Text shown Block Start
A team of researchers led by Sven Pallacks at the Universitat Autònoma de Barcelona (one of my Alma Mater) studied fossil fish remains from the Aegean Sea to reconstruct how marine ecosystems responded to ancient oxygen loss. They focused on lanternfish, tiny, glowing creatures that make up one of the largest biomasses of any vertebrate group on Earth.
These fish live in the so-called “twilight zone” of the ocean, 200–1,000 meters below the surface, and perform daily vertical migrations to feed. In doing so, they transport carbon from the surface to the deep, quietly stabilizing our climate in the background.
Ecological response of fish to changing oceanographic conditions during the Holocene in the central western Aegean Sea. A High mesopelagic fish production in a well-ventilated water column during the Late Holocene. B Enhanced/low epipelagic/mesopelagic fish production under expanded ocean hypoxia during Sapropel deposition. C Ocean data view bathymetry map of study area and core locations of M144 KC5–6 (this study) and SK1 — Pallacks et al., 2025
But here’s something important: in sediment cores that cover more than 11,000 years of ocean history, lanternfish almost disappeared during a time when the ocean lost its breath, an event known as the Sapropel S1 period, which occurred between 7,000 and 10,000 years ago. Once oxygen returned, the lanternfish came back in force.
“If a group with such massive biomass disappears, other marine species are also likely to be at risk,” Dr. Pallacks warned.
That isn’t just a story about the past. It’s a warning about the future.
To uncover this pattern, the team analyzed otoliths, tiny inner ear bones from fish, preserved in deep-sea sediment from a core collected 559 meters below the surface in the Aegean Sea. These bones are excellent timekeepers; they accumulate layer by layer, like tree rings, and when buried in sediment, they can last thousands of years.
The researchers sorted through over 3,200 otoliths and identified species-level changes in fish communities during different time windows. Then they compared those shifts to known periods of ocean deoxygenation, temperature change, and productivity. The method is technical, but the idea is simple: look at who lived, who didn’t, and what the water was like when those changes happened.
Text shown Block End
Recorded data Block Start
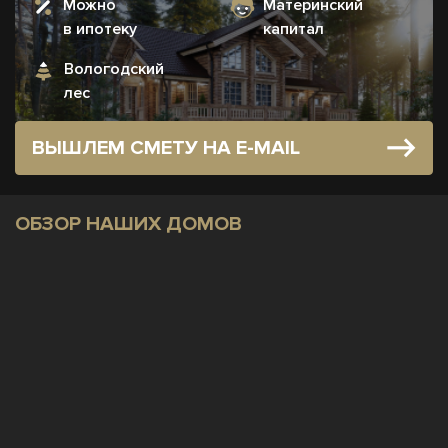
Можно
Материнский
в ипотеку
капитал
Вологодский
лес
ВЫШЛЕМ СМЕТУ НА E-MAIL
ОБЗОР НАШИХ ДОМОВ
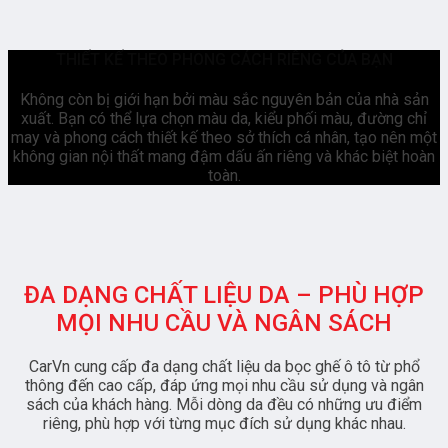
THIẾT KẾ THEO PHONG CÁCH RIÊNG CỦA BẠN
Không còn bị giới hạn bởi màu sắc nguyên bản của nhà sản
xuất. Bạn có thể lựa chọn màu da, kiểu phối màu, đường chỉ
may và phong cách thiết kế theo sở thích cá nhân, tạo nên một
không gian nội thất mang đậm dấu ấn riêng và khác biệt hoàn
toàn.
ĐA DẠNG CHẤT LIỆU DA – PHÙ HỢP
MỌI NHU CẦU VÀ NGÂN SÁCH
CarVn cung cấp đa dạng chất liệu da bọc ghế ô tô từ phổ
thông đến cao cấp, đáp ứng mọi nhu cầu sử dụng và ngân
sách của khách hàng. Mỗi dòng da đều có những ưu điểm
riêng, phù hợp với từng mục đích sử dụng khác nhau.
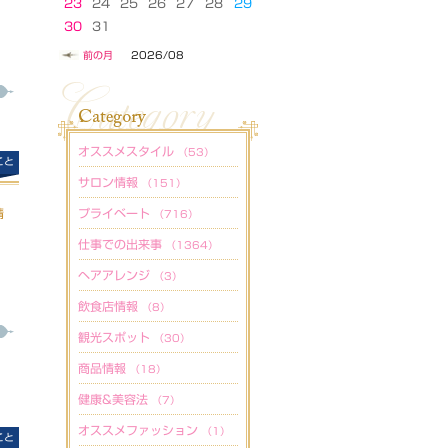
23
24
25
26
27
28
29
30
31
前の月
2026/08
オススメスタイル
（53）
こと
サロン情報
（151）
情
プライベート
（716）
仕事での出来事
（1364）
ヘアアレンジ
（3）
飲食店情報
（8）
観光スポット
（30）
商品情報
（18）
健康&美容法
（7）
オススメファッション
（1）
こと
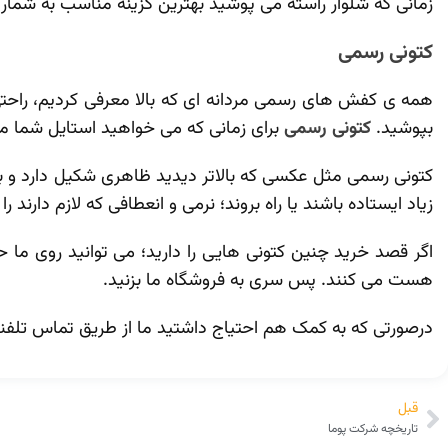
زمانی‌ که شلوار راسته می ‌پوشید بهترین گزینه مناسب به شمار م
کتونی رسمی
همه ی کفش های رسمی مردانه ای که بالا معرفی کردیم، راحتی
بپوشید.
کتونی رسمی
برای زمانی که می خواهید استایل شما مر
کتونی رسمی مثل عکسی که بالاتر دیدید ظاهری شکیل دارد و با
زیاد ایستاده باشند یا راه بروند؛ نرمی و انعطافی که لازم دارند ر
اگر قصد خرید چنین کتونی هایی را دارید؛ می توانید روی ما 
هست می کنند. پس سری به فروشگاه ما بزنید.
درصورتی که به کمک هم احتیاج داشتید ما از طریق تماس تل
قبل
تاریخچه شرکت پوما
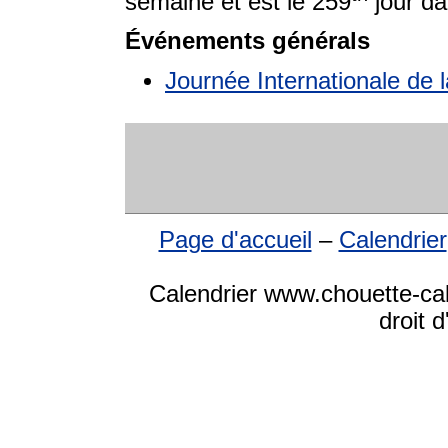
semaine et est le 259
jour da
Événements générals
Journée Internationale de 
Page d'accueil
–
Calendrier
Calendrier www.chouette-ca
droit 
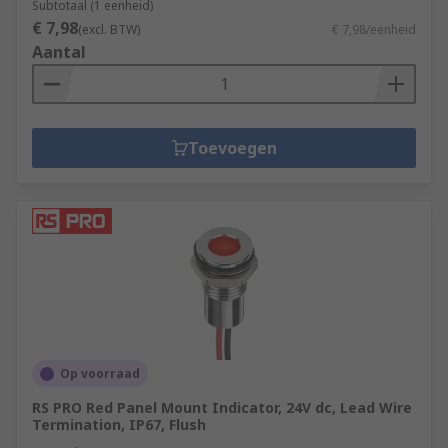
Subtotaal (1 eenheid)
€ 7,98
(excl. BTW)
€ 7,98/eenheid
Aantal
Toevoegen
Op voorraad
RS PRO Red Panel Mount Indicator, 24V dc, Lead Wire
Termination, IP67, Flush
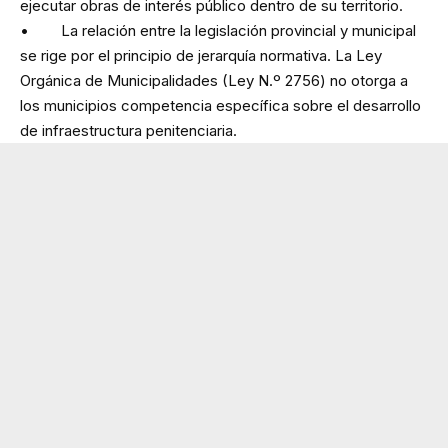
ejecutar obras de interés público dentro de su territorio.
• La relación entre la legislación provincial y municipal
se rige por el principio de jerarquía normativa. La Ley
Orgánica de Municipalidades (Ley N.º 2756) no otorga a
los municipios competencia específica sobre el desarrollo
de infraestructura penitenciaria.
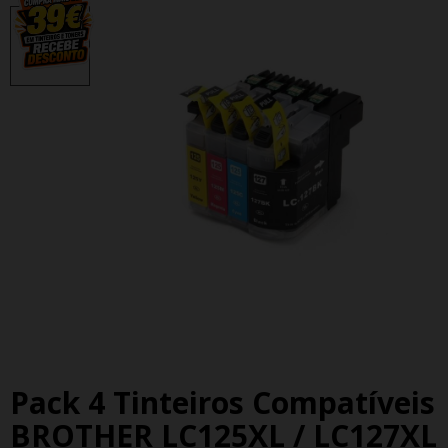
Pack 4 Tinteiros Compatíveis
BROTHER LC125XL / LC127XL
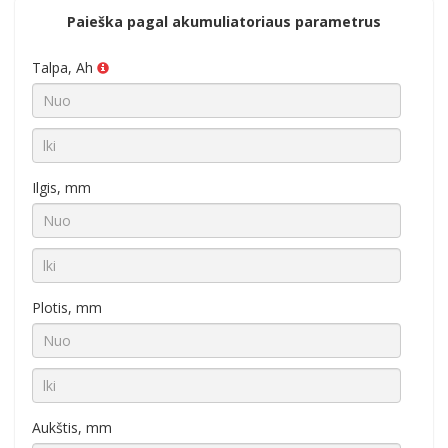
Paieška pagal akumuliatoriaus parametrus
Talpa, Ah
Ilgis, mm
Plotis, mm
Aukštis, mm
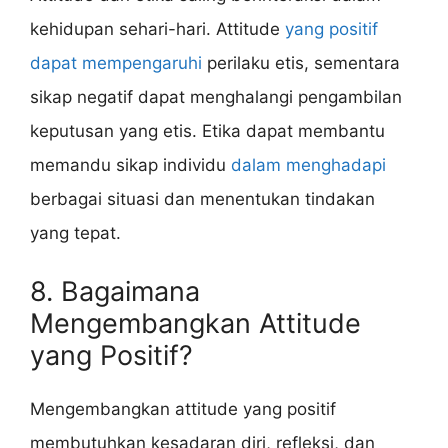
kehidupan sehari-hari. Attitude
yang positif
dapat mempengaruhi
perilaku etis, sementara
sikap negatif dapat menghalangi pengambilan
keputusan yang etis. Etika dapat membantu
memandu sikap individu
dalam menghadapi
berbagai situasi dan menentukan tindakan
yang tepat.
8. Bagaimana
Mengembangkan Attitude
yang Positif?
Mengembangkan attitude yang positif
membutuhkan kesadaran diri, refleksi, dan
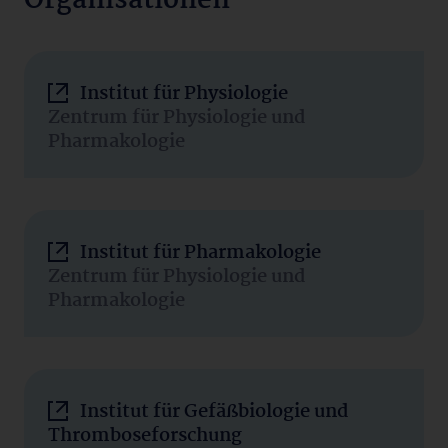
Organisationen
Institut für Physiologie
Zentrum für Physiologie und
Pharmakologie
Institut für Pharmakologie
Zentrum für Physiologie und
Pharmakologie
Institut für Gefäßbiologie und
Thromboseforschung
Recorded data Block End
Request A — According to the lanternfish article, the researchers compared the shifts in fish communities to which known periods of ocean change? List each one.
Request B — In the lanternfish article, when did the Sapropel S1 period occur?
These rows were drawn from a separate source unrelated to the lanternfish article.

Written solution A — Ocean deoxygenation, temperature change, and productivity.

Written solution B — Between 7,000 and 10,000 years ago.